Your team is already in multiple cities. Your workspace should be too. Ready to cover your distributed team without signing a lease

Frequently Asked Questions

What is the best flexible workspace option in Latin America for distributed teams?

It depends on how many cities your team is in. For teams across three or more cities, a workspace network like Pluria covers all locations under one subscription, one invoice, and one management dashboard. For a single city with stable headcount, a flexible lease with WeWork or Regus is the more straightforward choice.

What are the best WeWork alternatives in Latin America?

For a dedicated office in one city, IWG and Regus offer comparable flexible lease products. For distributed teams that need workspace across multiple cities without separate leases per location, Pluria is the purpose-built alternative: one subscription, 130+ cities, consolidated billing, and a management dashboard WeWork's multi-city setup does not offer.

How does coworking for distributed teams work differently than individual coworking?

Individual coworking is one person booking one desk. Coworking for distributed teams requires a company layer: centralized billing, management visibility across locations, and usage data by city. Most coworking marketplaces do not offer this. Workspace networks like Pluria are built specifically for that company-level infrastructure.

Can I get a coworking membership for my whole team across multiple cities?

Not through traditional coworking marketplaces, which are designed for individual bookings.
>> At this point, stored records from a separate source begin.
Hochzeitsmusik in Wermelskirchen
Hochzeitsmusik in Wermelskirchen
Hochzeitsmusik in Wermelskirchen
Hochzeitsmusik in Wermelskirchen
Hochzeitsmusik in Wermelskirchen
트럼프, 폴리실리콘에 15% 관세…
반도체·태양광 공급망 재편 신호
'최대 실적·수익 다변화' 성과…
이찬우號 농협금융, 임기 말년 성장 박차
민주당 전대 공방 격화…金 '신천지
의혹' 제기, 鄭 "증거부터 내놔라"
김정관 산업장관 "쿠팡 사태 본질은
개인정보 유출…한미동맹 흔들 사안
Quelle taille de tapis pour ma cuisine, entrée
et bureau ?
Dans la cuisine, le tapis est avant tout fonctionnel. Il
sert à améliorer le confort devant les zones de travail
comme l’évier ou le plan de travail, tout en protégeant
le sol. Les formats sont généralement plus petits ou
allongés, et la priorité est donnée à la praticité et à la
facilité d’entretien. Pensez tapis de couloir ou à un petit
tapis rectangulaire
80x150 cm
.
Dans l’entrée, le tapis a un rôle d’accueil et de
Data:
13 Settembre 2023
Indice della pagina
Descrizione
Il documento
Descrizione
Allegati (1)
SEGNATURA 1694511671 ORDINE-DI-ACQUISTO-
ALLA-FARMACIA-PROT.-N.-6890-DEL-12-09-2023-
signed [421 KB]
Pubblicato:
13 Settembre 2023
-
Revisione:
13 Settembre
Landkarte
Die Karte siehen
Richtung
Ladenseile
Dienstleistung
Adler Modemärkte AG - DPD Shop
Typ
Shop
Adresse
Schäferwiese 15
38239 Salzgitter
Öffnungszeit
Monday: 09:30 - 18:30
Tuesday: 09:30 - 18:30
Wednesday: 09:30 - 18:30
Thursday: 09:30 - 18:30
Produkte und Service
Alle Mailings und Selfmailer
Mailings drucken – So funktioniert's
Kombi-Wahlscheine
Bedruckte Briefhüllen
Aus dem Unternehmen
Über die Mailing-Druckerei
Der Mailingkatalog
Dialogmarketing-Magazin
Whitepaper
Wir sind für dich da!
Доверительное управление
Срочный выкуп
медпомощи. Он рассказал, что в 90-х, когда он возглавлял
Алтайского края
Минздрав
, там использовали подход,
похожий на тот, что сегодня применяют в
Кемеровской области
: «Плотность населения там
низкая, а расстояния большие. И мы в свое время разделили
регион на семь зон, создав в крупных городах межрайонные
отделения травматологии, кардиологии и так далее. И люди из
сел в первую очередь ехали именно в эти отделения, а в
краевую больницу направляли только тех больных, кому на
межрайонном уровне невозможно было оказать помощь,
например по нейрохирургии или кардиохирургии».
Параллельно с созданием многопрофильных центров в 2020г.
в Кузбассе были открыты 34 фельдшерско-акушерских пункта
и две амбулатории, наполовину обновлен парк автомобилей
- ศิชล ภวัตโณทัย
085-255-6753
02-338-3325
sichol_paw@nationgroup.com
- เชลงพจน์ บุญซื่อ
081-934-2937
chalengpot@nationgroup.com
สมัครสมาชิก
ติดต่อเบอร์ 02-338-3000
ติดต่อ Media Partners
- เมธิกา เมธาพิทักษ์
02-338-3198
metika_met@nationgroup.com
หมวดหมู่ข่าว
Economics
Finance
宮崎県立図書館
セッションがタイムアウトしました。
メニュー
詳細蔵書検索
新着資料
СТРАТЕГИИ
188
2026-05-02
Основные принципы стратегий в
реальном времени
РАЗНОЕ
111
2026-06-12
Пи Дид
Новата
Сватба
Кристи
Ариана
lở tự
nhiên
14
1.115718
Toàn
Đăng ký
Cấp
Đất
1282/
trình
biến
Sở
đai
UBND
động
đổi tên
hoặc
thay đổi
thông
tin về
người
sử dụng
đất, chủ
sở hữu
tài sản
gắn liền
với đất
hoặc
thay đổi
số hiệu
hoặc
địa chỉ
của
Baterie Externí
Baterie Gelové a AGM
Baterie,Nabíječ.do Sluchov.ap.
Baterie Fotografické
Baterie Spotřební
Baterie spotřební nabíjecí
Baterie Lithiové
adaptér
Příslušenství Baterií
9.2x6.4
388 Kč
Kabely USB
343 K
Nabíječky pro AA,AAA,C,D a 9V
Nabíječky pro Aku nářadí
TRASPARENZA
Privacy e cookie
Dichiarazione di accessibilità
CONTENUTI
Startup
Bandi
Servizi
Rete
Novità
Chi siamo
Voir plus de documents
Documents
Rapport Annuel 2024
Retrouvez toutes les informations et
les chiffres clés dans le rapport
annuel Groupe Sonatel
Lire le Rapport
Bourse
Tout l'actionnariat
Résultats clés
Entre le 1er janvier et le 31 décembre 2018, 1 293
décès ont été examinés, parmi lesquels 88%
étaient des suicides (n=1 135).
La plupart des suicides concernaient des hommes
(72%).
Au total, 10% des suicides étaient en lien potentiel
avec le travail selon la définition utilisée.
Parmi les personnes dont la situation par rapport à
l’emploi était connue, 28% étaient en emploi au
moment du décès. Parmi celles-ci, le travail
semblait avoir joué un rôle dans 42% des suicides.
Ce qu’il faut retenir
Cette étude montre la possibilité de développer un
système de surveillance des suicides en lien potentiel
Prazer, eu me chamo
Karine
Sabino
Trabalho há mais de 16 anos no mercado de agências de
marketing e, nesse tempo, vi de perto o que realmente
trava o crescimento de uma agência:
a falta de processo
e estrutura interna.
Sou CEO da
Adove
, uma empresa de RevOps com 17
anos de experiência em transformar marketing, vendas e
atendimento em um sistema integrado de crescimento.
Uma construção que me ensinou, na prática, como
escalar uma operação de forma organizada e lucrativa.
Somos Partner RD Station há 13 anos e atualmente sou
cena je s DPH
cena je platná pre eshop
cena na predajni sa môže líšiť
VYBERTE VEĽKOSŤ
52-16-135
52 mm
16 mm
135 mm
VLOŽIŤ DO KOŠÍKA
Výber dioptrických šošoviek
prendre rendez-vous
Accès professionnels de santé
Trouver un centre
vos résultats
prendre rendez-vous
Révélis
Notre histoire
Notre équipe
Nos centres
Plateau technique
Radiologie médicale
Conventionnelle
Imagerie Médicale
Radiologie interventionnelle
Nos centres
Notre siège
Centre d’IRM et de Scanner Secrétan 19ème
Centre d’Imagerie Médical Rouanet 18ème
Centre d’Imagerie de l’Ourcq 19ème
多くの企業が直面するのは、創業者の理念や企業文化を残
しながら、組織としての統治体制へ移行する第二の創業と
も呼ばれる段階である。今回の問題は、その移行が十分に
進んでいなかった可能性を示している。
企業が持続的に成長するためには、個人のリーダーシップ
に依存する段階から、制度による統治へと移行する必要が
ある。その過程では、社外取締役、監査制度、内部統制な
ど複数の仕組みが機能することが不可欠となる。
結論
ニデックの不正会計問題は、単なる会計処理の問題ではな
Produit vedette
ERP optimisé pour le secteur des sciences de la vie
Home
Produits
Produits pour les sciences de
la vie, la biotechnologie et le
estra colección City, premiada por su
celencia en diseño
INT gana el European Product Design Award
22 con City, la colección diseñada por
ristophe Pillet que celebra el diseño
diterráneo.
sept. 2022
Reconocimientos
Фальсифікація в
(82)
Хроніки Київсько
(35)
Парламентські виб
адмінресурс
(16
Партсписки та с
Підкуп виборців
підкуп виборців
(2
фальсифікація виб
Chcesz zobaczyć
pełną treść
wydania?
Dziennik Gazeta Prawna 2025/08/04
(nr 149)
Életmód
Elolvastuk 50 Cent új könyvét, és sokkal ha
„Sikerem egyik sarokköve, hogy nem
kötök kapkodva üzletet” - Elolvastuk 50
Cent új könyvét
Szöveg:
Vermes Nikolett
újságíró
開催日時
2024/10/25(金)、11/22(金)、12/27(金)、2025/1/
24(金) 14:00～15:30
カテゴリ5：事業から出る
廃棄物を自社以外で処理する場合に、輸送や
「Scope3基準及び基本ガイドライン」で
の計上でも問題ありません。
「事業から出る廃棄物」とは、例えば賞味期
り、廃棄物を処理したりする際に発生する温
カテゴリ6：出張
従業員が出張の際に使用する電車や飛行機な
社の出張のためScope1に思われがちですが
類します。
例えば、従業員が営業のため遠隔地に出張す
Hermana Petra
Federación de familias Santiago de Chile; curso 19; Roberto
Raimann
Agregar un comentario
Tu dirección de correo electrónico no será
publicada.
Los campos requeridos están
Platforms like Pluria offer team-level subscriptions that cover all employees across all cities under one contract, with consolidated billing and a central management dashboard.

What is a workspace network and how is it different from a coworking space?

A coworking space is a single physical location. A workspace network connects a company's distributed team to multiple locations across cities under one account, one app, and one invoice. Pluria's workspace network covers 1,000+ spaces across 130+ cities, with company-level controls that a standalone coworking space cannot provide.

Is there a flexible office space option in Latin America that does not require a lease?

Yes. Workspace networks like Pluria give distributed teams access to professional workspace across 130+ cities in 15 countries with no lease required. New cities can go live in under 30 days, and the subscription adjusts as the team grows or changes.

How does Pluria compare to WeWork for distributed teams?

WeWork is built for a dedicated space in one city. Pluria is built for teams spread across multiple cities who need workspace infrastructure without signing separate leases in each one. The key differences: one subscription for all cities, consolidated billing, a cross-location management dashboard, and the ability to activate a new city in under 30 days.